We all know variations of the 80/20 rule—that a disproportionate percentage of a property’s business comes from a much smaller percentage of that organization’s customer base. Our research has shown the same to be true in the golf business, with roughly 30% of those defined as “golfers” contributing upwards of 70% of the rounds played and related spending. It’s incumbent to track the behavior of these high revenue segments. An effective tee sheet management system that captures all players in the group, is an important first step. There are three key measures that the hospitality industry typically looks at and later aggregates and scores to identify best customers using a technique known as RFM analysis. The three components to RFM are:
Recency: Simply put, how recently has a golf facility transacted with a particular customer? The more recent the transaction, the easier it is to reach that customer and assuming the customer experience was a positive one, retain and cultivate them as loyal customers. In building towards RFM analysis, each player should be scored based on where they fall (what percentile) relative to all customers in terms of recency.
Frequency: The obvious metric of how often someone plays at one’s facility. RFM models also score each customer based on the relative frequency of their engagement with a property, relative to others. It’s intuitive that the more frequently one plays at a golf facility, the more valuable they may be as a best customer. An interesting adjunct to frequency that ideally should be tracked through carefully designed survey research, is share of customer. Ie…It’s one thing to know that Mr. Smith, by virtue of logging 30 rounds at facility X over the past season, is one of facility X’s most frequent players, but there’s more learning to put this in context. If Mr. Smith is also logging 50 rounds at facility Y down the street, one would view him differently and take on a very different marketing communications strategy to retain and optimize his business than if he wasn’t playing anywhere else.
Monetary: The “M” of RFM relates to actual revenue (or in some cases profit) derived from an individual customer. With time adjusted variable pricing and the use of tee time aggregators becoming more commonplace among golf facilities, the relationship between frequency of customer interactions and the financial benefit that each provides are not always linear. So, in building an RFM model, one wants to look at the actual revenue yield achieved among those in the customer database. Again, points are assigned based on the relative performance of a customer against this metric, relative to others.
The aggregation and modeling stages of RFM often vary dependent upon the goals and other facility fundamentals. What this step has in common across properties, is that each of the above components are analyzed for each customer and scored relative to the comparable behaviors of the full customer base. The model often then plots each customer and prioritizes them into various segments that factor where they stand in aggregate across the three RFM metrics. As a start, you’ve now identified and prioritized your best customers, and this can be a trigger towards allocating relative loyalty marketing efforts (Something I’ll speak to in a future column) and promotional currency.
But the most effective loyalty marketing and customer retention strategies don’t stop with the identification of behavioral segments.
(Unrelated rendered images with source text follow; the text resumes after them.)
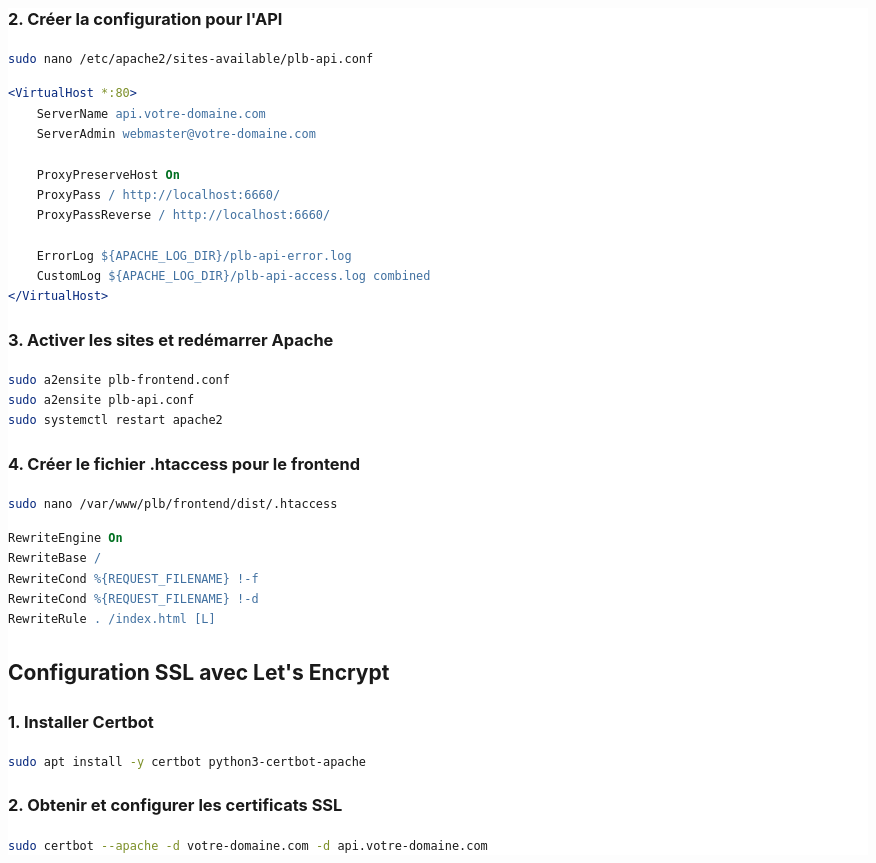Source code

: ### 2. Créer la configuration pour l'API

```bash
sudo nano /etc/apache2/sites-available/plb-api.conf
```

```apache
<VirtualHost *:80>
    ServerName api.votre-domaine.com
    ServerAdmin webmaster@votre-domaine.com

    ProxyPreserveHost On
    ProxyPass / http://localhost:6660/
    ProxyPassReverse / http://localhost:6660/

    ErrorLog ${APACHE_LOG_DIR}/plb-api-error.log
    CustomLog ${APACHE_LOG_DIR}/plb-api-access.log combined
</VirtualHost>
```

### 3. Activer les sites et redémarrer Apache

```bash
sudo a2ensite plb-frontend.conf
sudo a2ensite plb-api.conf
sudo systemctl restart apache2
```

### 4. Créer le fichier .htaccess pour le frontend

```bash
sudo nano /var/www/plb/frontend/dist/.htaccess
```

```apache
RewriteEngine On
RewriteBase /
RewriteCond %{REQUEST_FILENAME} !-f
RewriteCond %{REQUEST_FILENAME} !-d
RewriteRule . /index.html [L]
```

## Configuration SSL avec Let's Encrypt

### 1. Installer Certbot

```bash
sudo apt install -y certbot python3-certbot-apache
```

### 2. Obtenir et configurer les certificats SSL

```bash
sudo certbot --apache -d votre-domaine.com -d api.votre-domaine.com
```
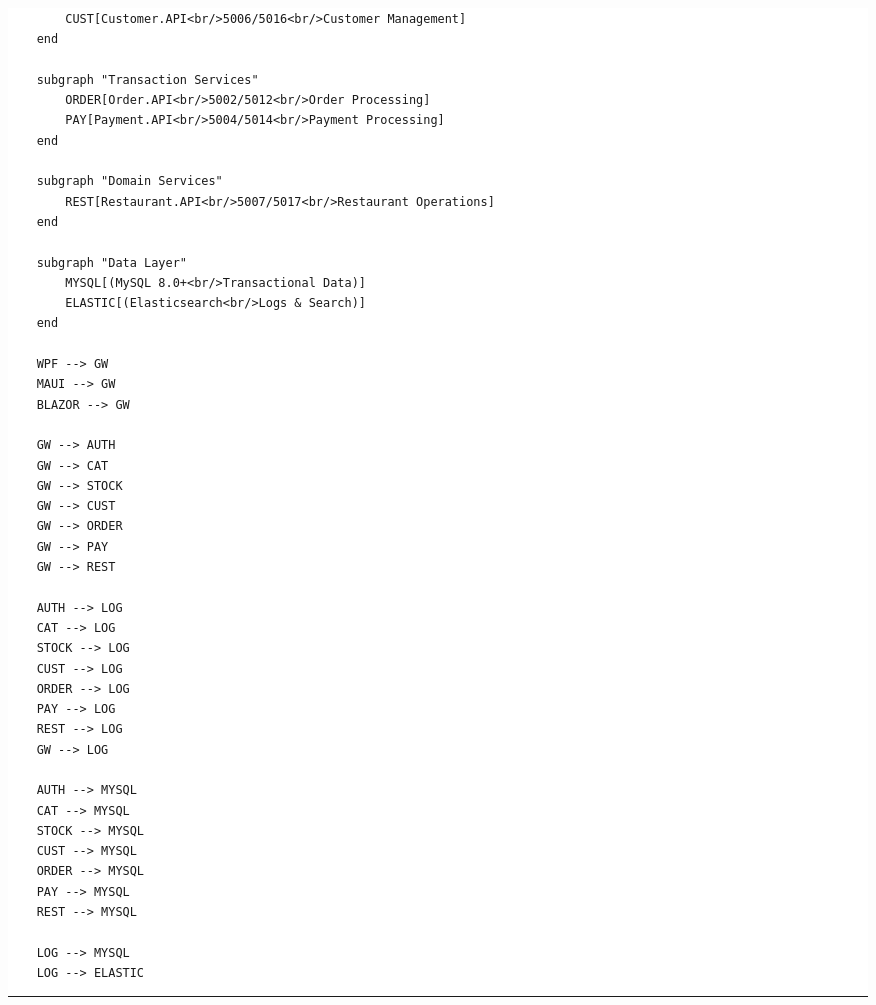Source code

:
 ```mermaid
        CUST[Customer.API<br/>5006/5016<br/>Customer Management]
    end
    
    subgraph "Transaction Services"
        ORDER[Order.API<br/>5002/5012<br/>Order Processing]
        PAY[Payment.API<br/>5004/5014<br/>Payment Processing]
    end
    
    subgraph "Domain Services"
        REST[Restaurant.API<br/>5007/5017<br/>Restaurant Operations]
    end
    
    subgraph "Data Layer"
        MYSQL[(MySQL 8.0+<br/>Transactional Data)]
        ELASTIC[(Elasticsearch<br/>Logs & Search)]
    end
    
    WPF --> GW
    MAUI --> GW
    BLAZOR --> GW
    
    GW --> AUTH
    GW --> CAT
    GW --> STOCK
    GW --> CUST
    GW --> ORDER
    GW --> PAY
    GW --> REST
    
    AUTH --> LOG
    CAT --> LOG
    STOCK --> LOG
    CUST --> LOG
    ORDER --> LOG
    PAY --> LOG
    REST --> LOG
    GW --> LOG
    
    AUTH --> MYSQL
    CAT --> MYSQL
    STOCK --> MYSQL
    CUST --> MYSQL
    ORDER --> MYSQL
    PAY --> MYSQL
    REST --> MYSQL
    
    LOG --> MYSQL
    LOG --> ELASTIC
```

---
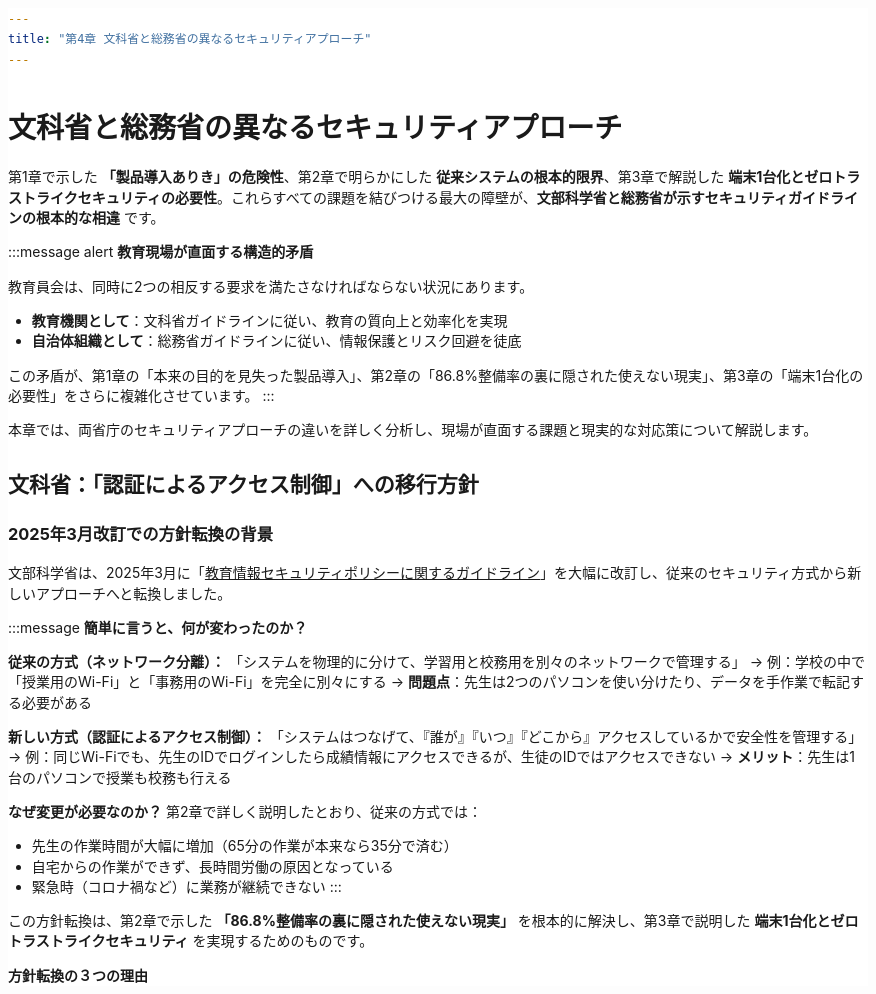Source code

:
 ```yaml
---
title: "第4章 文科省と総務省の異なるセキュリティアプローチ"
---
```


# 文科省と総務省の異なるセキュリティアプローチ

第1章で示した **「製品導入ありき」の危険性**、第2章で明らかにした **従来システムの根本的限界**、第3章で解説した **端末1台化とゼロトラストライクセキュリティの必要性**。これらすべての課題を結びつける最大の障壁が、**文部科学省と総務省が示すセキュリティガイドラインの根本的な相違** です。

:::message alert
**教育現場が直面する構造的矛盾**

教育員会は、同時に2つの相反する要求を満たさなければならない状況にあります。

- **教育機関として**：文科省ガイドラインに従い、教育の質向上と効率化を実現
- **自治体組織として**：総務省ガイドラインに従い、情報保護とリスク回避を徒底

この矛盾が、第1章の「本来の目的を見失った製品導入」、第2章の「86.8%整備率の裏に隠された使えない現実」、第3章の「端末1台化の必要性」をさらに複雑化させています。
:::

本章では、両省庁のセキュリティアプローチの違いを詳しく分析し、現場が直面する課題と現実的な対応策について解説します。

## 文科省：「認証によるアクセス制御」への移行方針

### 2025年3月改訂での方針転換の背景

文部科学省は、2025年3月に「[教育情報セキュリティポリシーに関するガイドライン](https://www.mext.go.jp/content/20250325-mxt_jogai01-100003157_1.pdf)」を大幅に改訂し、従来のセキュリティ方式から新しいアプローチへと転換しました。

:::message
**簡単に言うと、何が変わったのか？**

**従来の方式（ネットワーク分離）：**
「システムを物理的に分けて、学習用と校務用を別々のネットワークで管理する」
→ 例：学校の中で「授業用のWi-Fi」と「事務用のWi-Fi」を完全に別々にする
→ **問題点**：先生は2つのパソコンを使い分けたり、データを手作業で転記する必要がある

**新しい方式（認証によるアクセス制御）：**
「システムはつなげて、『誰が』『いつ』『どこから』アクセスしているかで安全性を管理する」
→ 例：同じWi-Fiでも、先生のIDでログインしたら成績情報にアクセスできるが、生徒のIDではアクセスできない
→ **メリット**：先生は1台のパソコンで授業も校務も行える

**なぜ変更が必要なのか？**
第2章で詳しく説明したとおり、従来の方式では：
- 先生の作業時間が大幅に増加（65分の作業が本来なら35分で済む）
- 自宅からの作業ができず、長時間労働の原因となっている
- 緊急時（コロナ禍など）に業務が継続できない
:::

この方針転換は、第2章で示した **「86.8%整備率の裏に隠された使えない現実」** を根本的に解決し、第3章で説明した **端末1台化とゼロトラストライクセキュリティ** を実現するためのものです。

**方針転換の３つの理由**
The next step, concurrent with RFM modeling, integrates attitudinal marketing research that adds greater granularity, context and holistic information on the golfer as customer to the behavioral profile derived through RFM. We’ve seen such a tact best deployed by many of our clients in the resort, cruiseline and casino industries, where well designed surveys capture this attitudinal data and where customer permission is granted (typically through formal loyalty programs) append this information to each customer record so as to enable marketing communications to better speak to these customers individually and holistically; and in many cases, create a more compelling offer to achieve additional business. In a simple, but real life example, working with one of our casino clients, the property first went through a variation of the RFM modeling and segmentation effort described above, to create various loyalty tiers of customers. Members of the most attractive tiers were then opted in as part of a best customer research panel that further solidified the relationship with these customers by actively soliciting their input into property decisions. Of course, from a marketing perspective it also allowed management to learn more about where the property fit into other leisure behaviors and preferences. In this particular case, we learned other leisure affinities such as musical and pro sports preferences, which were leveraged into customized loyalty rewards and offers.